WHAT IS EXPECTED → Would you restate the full listing word for word and omit its pictures?

DATA EXTRACT →
########

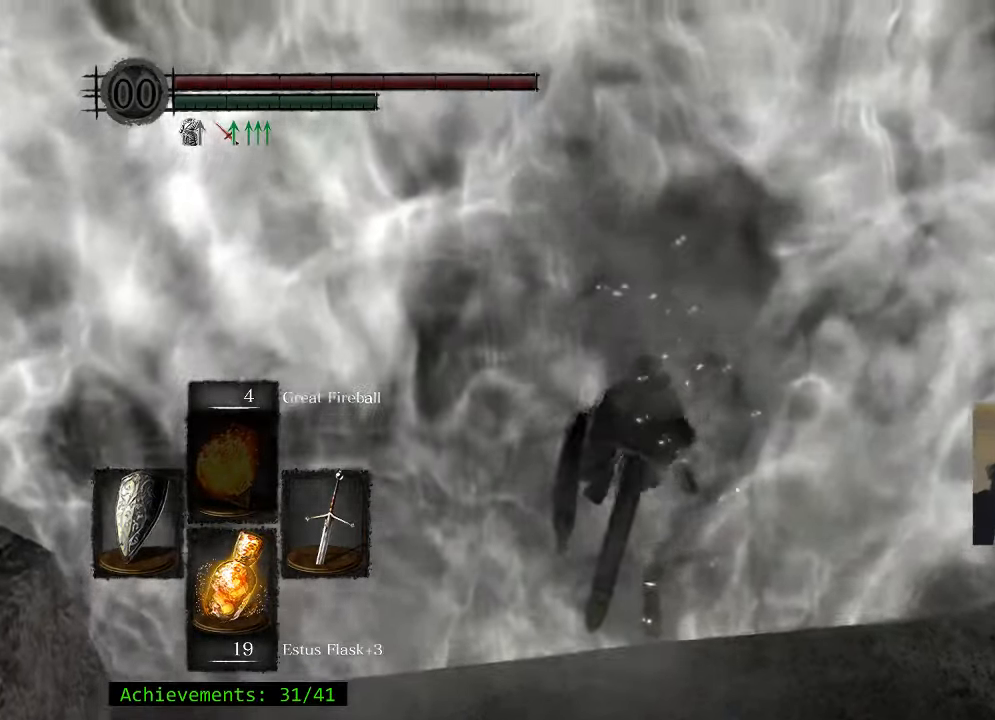
{"keys": ["w"], "mouse": [], "events": [[383, "w", "down"]]}
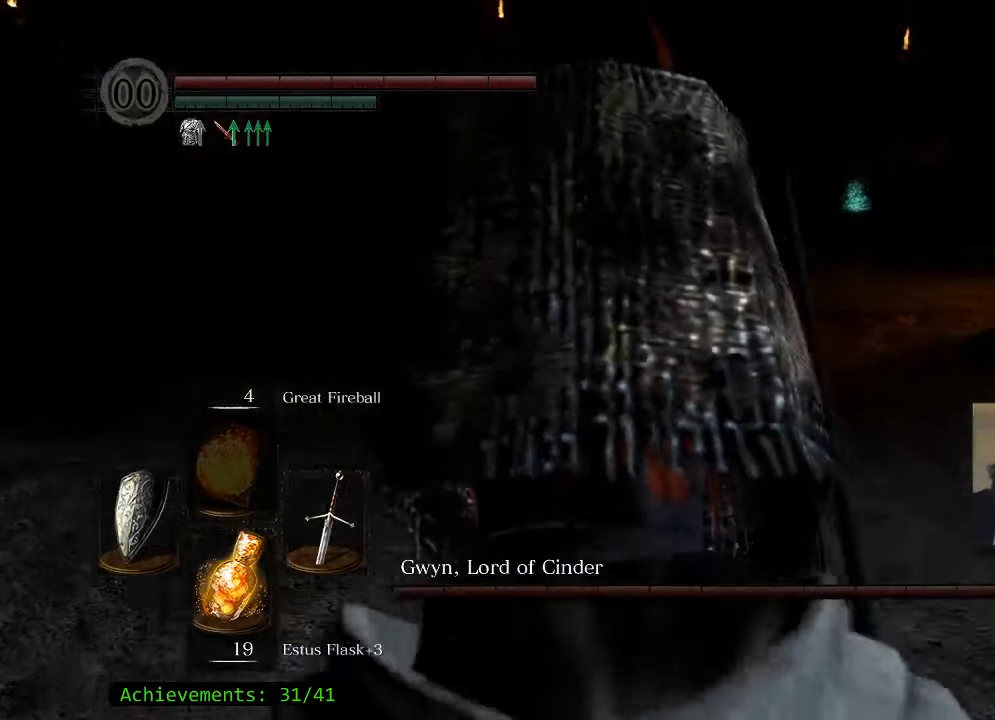
{"keys": ["space", "w"], "mouse": [], "events": [[450, "space", "down"]]}
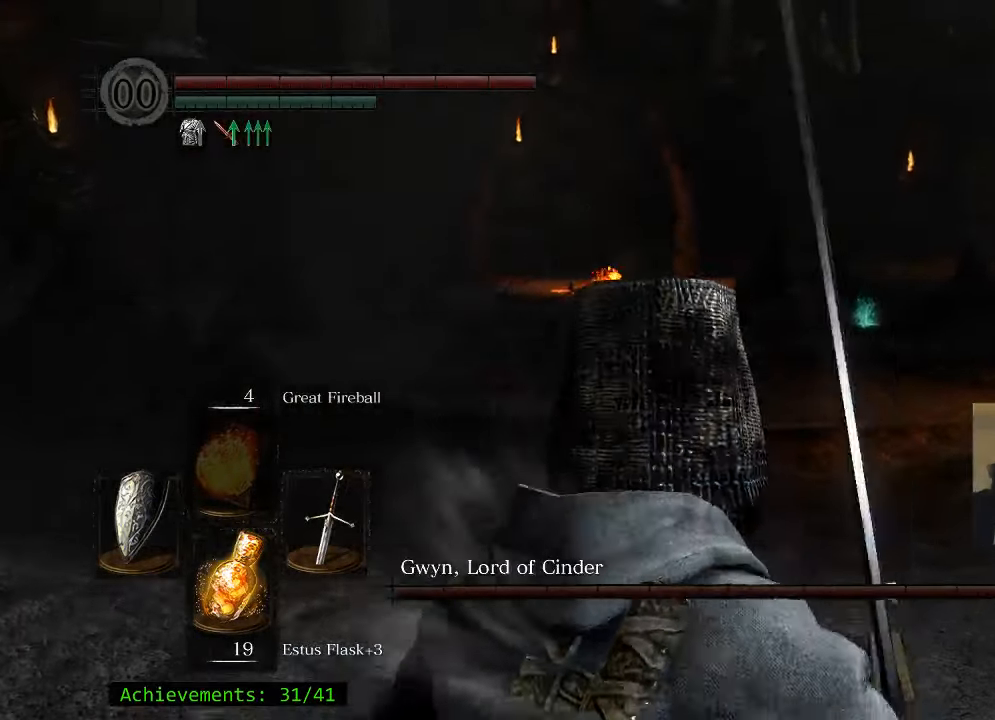
{"keys": ["space", "w"], "mouse": [], "events": []}
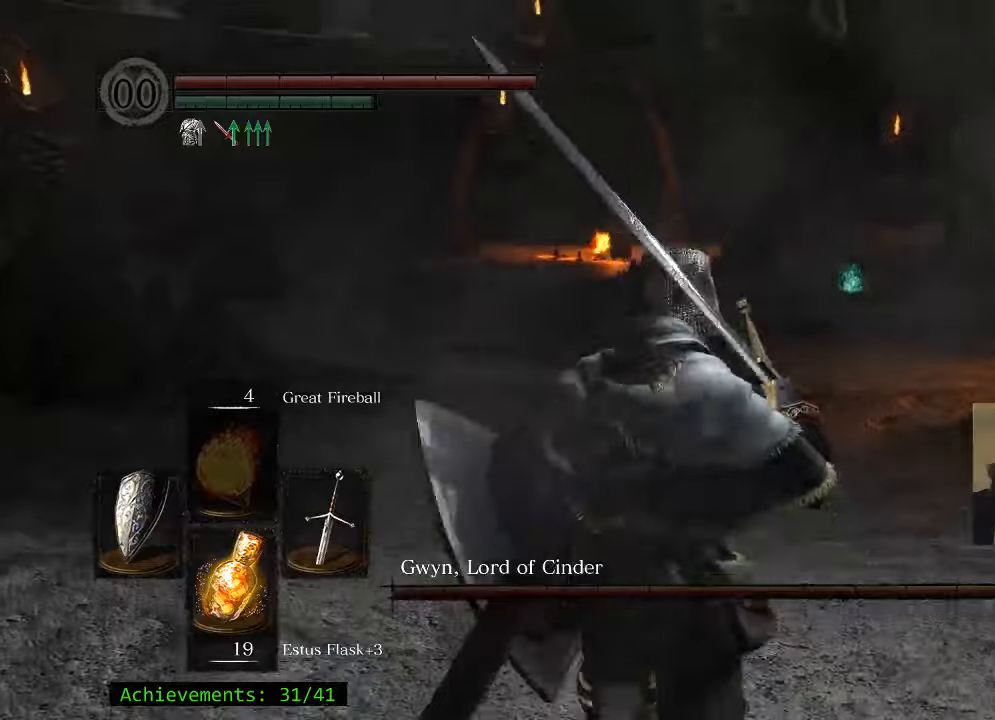
{"keys": ["space", "w"], "mouse": [], "events": []}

########

TASK RESPONSE →
{"keys": ["w"], "mouse": [], "events": [[383, "w", "down"]]}
{"keys": ["space", "w"], "mouse": [], "events": [[450, "space", "down"]]}
{"keys": ["space", "w"], "mouse": [], "events": []}
{"keys": ["space", "w"], "mouse": [], "events": []}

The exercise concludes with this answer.